Britain’s Cairn Energy PLC, which gave India its biggest onshore oil discovery and gas find that opened the KG basin, is keen to reinvest in the country if a retrospective tax issue it is facing is resolved, its chief executive said.
Cairn, which in early 1990s grew the Ravva oil and gas field in the Krishna Godavari basin in the Bay of Bengal and then went on to find the country’s biggest inland oil discovery in the Thar desert, was in 2014 slapped with a tax demand of Rs 10,247 crore over an internal business reorganisation it did of its India business years back.
The tax department confiscated its dividend income, stopped tax refund and sold its shares to recover the tax demand which was raised using the 2012 retrospective tax legislation.

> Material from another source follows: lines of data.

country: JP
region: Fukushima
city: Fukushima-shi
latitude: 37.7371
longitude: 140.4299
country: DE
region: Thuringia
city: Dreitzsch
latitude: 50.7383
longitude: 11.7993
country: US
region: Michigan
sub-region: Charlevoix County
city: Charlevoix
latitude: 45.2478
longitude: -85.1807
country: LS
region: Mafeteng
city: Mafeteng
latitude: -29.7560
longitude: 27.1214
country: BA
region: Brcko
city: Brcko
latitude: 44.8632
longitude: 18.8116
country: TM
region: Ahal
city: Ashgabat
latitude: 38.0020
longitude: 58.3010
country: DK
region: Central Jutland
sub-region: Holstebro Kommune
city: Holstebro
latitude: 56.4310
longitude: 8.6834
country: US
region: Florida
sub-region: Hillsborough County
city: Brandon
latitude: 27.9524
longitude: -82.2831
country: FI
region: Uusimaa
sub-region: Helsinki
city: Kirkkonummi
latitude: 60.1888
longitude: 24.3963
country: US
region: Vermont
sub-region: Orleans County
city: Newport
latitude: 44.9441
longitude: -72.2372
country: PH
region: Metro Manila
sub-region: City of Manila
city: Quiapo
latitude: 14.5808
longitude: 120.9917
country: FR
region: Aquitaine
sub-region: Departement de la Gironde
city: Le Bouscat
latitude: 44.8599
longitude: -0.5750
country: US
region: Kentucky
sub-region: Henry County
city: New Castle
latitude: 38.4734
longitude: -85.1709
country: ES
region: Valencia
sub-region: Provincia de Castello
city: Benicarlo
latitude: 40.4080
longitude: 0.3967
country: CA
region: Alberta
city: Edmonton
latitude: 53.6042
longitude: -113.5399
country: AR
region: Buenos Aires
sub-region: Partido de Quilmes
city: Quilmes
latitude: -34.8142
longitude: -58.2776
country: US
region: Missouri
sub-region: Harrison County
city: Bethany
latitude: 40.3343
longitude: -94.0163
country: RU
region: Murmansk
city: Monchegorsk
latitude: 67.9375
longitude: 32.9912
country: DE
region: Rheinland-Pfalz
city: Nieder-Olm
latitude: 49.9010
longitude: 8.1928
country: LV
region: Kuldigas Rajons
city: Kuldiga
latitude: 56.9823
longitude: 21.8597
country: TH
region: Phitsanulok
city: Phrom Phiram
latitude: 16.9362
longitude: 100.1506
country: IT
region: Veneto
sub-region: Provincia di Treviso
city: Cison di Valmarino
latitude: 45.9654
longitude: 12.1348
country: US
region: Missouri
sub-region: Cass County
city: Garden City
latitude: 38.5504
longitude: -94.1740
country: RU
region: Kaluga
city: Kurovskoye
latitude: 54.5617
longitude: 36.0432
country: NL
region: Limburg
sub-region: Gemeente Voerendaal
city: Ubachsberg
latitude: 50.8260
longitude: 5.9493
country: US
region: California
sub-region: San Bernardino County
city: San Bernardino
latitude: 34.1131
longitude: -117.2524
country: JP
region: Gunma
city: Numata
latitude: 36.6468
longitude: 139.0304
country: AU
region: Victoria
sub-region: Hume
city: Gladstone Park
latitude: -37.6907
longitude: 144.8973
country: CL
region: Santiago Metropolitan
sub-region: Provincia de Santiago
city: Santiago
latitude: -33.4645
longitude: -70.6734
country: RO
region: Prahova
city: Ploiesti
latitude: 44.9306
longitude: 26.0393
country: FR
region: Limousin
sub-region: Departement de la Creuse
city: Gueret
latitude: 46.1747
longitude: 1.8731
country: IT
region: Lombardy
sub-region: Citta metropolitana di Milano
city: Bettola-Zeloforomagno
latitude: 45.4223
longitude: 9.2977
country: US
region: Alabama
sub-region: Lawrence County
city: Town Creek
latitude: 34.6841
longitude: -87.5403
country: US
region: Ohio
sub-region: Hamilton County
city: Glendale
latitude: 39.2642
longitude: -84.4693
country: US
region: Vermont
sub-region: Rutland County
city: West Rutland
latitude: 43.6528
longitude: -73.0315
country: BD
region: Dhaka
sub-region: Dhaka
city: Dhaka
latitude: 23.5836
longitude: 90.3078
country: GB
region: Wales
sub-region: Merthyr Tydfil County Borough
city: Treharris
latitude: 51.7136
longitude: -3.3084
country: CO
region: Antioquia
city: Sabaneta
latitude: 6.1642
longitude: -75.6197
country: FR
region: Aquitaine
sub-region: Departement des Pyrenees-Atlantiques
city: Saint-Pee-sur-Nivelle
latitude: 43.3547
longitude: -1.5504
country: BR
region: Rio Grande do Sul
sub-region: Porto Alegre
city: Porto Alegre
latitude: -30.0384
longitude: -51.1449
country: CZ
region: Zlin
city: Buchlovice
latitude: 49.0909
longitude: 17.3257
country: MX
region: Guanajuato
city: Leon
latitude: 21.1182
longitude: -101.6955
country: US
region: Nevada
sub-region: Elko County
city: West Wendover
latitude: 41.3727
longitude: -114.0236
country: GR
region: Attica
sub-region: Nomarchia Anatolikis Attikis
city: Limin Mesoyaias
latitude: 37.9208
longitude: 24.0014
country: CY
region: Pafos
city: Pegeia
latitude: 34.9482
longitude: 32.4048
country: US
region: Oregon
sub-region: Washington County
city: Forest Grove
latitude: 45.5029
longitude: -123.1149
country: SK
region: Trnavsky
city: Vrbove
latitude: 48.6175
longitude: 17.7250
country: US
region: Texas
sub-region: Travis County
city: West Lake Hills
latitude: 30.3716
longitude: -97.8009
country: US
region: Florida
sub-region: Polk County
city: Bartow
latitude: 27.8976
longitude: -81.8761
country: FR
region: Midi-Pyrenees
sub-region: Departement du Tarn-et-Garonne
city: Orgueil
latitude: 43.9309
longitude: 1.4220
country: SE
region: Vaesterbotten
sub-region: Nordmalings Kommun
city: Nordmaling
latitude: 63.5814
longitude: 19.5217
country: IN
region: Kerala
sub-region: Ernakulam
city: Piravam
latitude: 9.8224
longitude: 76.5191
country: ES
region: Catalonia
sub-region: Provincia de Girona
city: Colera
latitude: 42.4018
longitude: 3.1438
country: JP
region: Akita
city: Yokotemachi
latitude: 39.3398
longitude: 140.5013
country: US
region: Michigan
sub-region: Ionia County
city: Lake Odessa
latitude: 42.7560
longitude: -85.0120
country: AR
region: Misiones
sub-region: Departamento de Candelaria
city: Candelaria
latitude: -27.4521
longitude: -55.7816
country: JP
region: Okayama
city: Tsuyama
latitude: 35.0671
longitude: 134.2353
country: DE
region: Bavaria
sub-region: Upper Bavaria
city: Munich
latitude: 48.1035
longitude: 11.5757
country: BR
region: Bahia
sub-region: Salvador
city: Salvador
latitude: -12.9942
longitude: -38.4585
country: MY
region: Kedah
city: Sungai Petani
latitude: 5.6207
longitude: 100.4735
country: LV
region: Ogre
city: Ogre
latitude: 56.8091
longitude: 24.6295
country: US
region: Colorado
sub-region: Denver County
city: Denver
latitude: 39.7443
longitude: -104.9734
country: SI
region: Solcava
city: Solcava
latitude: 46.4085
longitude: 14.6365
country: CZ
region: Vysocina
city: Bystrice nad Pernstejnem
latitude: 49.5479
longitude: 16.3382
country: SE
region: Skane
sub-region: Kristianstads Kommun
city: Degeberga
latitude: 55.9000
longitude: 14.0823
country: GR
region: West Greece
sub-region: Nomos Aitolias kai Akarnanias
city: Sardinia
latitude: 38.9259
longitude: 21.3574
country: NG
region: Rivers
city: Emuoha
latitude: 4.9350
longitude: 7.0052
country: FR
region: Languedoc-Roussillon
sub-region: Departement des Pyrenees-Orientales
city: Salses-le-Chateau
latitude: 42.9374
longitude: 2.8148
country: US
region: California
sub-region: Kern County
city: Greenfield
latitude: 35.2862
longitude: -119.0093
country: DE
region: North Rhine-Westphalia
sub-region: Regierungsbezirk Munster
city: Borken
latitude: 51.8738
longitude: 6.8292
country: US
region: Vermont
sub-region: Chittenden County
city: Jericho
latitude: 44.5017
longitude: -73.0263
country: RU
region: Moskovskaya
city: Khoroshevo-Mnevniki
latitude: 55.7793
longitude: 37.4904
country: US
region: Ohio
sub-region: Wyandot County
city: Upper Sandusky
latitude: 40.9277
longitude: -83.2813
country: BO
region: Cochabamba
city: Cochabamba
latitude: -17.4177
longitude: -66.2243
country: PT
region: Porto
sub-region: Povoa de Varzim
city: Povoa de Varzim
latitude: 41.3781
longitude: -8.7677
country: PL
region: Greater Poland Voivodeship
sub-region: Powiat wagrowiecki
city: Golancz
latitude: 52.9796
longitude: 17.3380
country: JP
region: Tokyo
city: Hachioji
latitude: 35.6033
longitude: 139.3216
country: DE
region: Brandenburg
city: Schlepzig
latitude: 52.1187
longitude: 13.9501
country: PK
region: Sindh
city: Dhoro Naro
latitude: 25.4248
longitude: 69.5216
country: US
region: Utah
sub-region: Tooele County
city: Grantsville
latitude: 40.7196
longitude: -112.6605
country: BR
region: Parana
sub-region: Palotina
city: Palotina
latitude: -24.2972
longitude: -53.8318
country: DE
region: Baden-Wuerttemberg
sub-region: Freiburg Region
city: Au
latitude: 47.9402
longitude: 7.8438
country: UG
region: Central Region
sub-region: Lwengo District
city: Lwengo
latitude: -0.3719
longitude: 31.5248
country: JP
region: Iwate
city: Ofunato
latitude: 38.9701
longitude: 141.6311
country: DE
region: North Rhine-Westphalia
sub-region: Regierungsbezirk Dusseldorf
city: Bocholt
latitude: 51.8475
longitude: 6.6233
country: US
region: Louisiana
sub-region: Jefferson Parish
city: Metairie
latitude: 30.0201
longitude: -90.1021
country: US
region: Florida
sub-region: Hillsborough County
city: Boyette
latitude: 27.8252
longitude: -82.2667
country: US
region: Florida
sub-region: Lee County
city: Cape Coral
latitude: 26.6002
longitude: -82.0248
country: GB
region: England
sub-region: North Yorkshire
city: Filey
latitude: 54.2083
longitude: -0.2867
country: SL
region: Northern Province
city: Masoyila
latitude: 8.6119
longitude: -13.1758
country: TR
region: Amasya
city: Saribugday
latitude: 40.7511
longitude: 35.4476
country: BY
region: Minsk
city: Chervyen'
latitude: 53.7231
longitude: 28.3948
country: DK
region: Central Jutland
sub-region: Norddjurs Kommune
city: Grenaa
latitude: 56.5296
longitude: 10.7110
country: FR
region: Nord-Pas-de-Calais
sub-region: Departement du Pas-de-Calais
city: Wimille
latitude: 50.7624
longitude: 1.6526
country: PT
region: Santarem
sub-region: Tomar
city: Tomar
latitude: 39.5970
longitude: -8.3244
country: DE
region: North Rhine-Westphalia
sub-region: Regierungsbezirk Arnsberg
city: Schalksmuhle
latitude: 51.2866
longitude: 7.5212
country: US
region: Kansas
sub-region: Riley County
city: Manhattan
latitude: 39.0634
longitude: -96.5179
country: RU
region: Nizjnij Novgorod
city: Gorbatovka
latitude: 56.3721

“We are keen to reinvest in India provided this retrospective tax issue is resolved. India is one place where we would like to look at exploration licensing rounds,” its CEO Simon Thomson said.
Since the retrospective tax demand was raised against Cairn Energy, India has conducted five auctions - three for pure play exploration blocks and two for discovered oil and gas fields, but none of them attracted any significant new international name.
The rounds have been dominated by oil PSUs such as ONGC and domestic private player Vedanta.
Prime Minister Narendra Modi wants India’s oil import dependence to be reduced by 10% by 2022 and to raise domestic output through the involvement of foreign and private players who have better technology and understanding of sedimentary basins.